The idea of setting up Cardiff University Press originated back in 2013 within a number of academic Schools, supported by the University Library Service. The vision was to be committed to innovation and excellence in publishing, for the benefit of both academia and the wider external community. In early 2014, following discussions with all three Colleges and approval from the University Executive Board, the project was given the go ahead to develop “a Cardiff University Press online brand”. A Scholarly Publications Manager was appointed, and the first meeting of what was to become our Editorial Board was held in November 2014.

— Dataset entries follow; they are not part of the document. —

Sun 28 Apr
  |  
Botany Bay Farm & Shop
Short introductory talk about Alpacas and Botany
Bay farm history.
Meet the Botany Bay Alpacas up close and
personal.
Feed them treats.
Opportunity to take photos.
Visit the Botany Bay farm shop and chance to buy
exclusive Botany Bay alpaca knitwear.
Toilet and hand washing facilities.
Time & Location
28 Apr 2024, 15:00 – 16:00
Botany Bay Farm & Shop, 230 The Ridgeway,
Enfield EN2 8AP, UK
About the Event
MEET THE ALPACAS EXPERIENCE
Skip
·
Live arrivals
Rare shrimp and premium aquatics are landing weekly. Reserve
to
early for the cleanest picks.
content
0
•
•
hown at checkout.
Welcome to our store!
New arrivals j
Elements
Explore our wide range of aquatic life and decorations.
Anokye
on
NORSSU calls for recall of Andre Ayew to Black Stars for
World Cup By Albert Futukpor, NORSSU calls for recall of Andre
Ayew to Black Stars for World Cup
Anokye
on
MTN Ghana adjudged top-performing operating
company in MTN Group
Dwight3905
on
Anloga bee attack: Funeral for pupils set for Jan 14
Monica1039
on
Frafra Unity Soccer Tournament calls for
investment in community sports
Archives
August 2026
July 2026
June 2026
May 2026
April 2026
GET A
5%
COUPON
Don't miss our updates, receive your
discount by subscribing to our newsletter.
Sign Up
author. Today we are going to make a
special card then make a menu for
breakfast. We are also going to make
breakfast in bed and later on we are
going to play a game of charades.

2015 saw the appointment of our Executive Officer, and our first web pages began to take shape, along with general principles, selection criteria and other publication guidelines. In March 2015, JOMEC Journal became the first journal title to be officially accepted for publication, and supplied our first journal issue four months later. Martial Arts Studies and Romantic Textualities were accepted for publication soon afterwards.

Cardiff University Press was officially launched on 9th July 2015. Shortly before Christmas of that year Open Journal Systems (OJS) was adopted as our hosting platform for our publications (which had swiftly grown to five titles).

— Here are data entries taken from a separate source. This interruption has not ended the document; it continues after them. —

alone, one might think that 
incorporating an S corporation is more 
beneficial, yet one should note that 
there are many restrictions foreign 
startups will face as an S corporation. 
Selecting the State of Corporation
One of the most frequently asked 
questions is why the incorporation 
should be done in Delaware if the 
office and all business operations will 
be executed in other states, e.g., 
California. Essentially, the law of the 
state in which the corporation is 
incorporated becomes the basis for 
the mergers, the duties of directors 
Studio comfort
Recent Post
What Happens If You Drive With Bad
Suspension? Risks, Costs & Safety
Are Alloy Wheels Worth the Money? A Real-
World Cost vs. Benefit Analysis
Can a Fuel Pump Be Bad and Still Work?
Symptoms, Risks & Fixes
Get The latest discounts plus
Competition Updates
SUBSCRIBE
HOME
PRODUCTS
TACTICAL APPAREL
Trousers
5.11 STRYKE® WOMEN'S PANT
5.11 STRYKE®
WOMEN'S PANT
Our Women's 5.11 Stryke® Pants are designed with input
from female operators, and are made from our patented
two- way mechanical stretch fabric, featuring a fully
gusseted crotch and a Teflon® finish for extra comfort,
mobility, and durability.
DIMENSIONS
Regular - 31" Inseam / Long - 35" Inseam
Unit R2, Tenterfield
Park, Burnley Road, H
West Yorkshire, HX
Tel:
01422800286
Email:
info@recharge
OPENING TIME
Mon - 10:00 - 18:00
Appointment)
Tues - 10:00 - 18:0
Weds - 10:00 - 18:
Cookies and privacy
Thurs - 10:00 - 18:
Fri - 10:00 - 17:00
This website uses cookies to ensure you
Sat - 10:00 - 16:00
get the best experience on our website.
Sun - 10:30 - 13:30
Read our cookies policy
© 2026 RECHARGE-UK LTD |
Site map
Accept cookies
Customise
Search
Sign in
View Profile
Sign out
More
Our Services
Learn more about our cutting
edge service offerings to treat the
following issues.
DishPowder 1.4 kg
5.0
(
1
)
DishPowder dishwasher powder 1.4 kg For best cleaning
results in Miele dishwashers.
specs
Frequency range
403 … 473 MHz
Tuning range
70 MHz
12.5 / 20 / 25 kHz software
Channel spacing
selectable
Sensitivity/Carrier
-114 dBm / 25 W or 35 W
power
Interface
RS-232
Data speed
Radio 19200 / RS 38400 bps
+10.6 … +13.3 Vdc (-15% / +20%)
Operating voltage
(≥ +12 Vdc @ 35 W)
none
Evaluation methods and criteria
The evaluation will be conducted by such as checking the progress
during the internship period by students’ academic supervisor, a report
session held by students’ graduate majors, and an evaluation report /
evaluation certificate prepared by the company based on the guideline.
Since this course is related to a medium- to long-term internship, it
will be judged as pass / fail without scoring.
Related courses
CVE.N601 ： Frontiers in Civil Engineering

During the first six months of 2016 six more titles were accepted for publication, covering subject areas and disciplines from all three Colleges. The Press was also aware of an increased interest from researchers to facilitate monograph publishing.

Two student representatives joined the Editorial Board in January 2017, as part of our ongoing commitment to the professionalisation of students.  In July we formed a partnership with Ubiquity Press to enable future monograph publishing and larger range of online services to editors, authors and readers. We launched our new hosting platform, web pages and Press blog on Wednesday 25th October 2017, during International Open Access Week.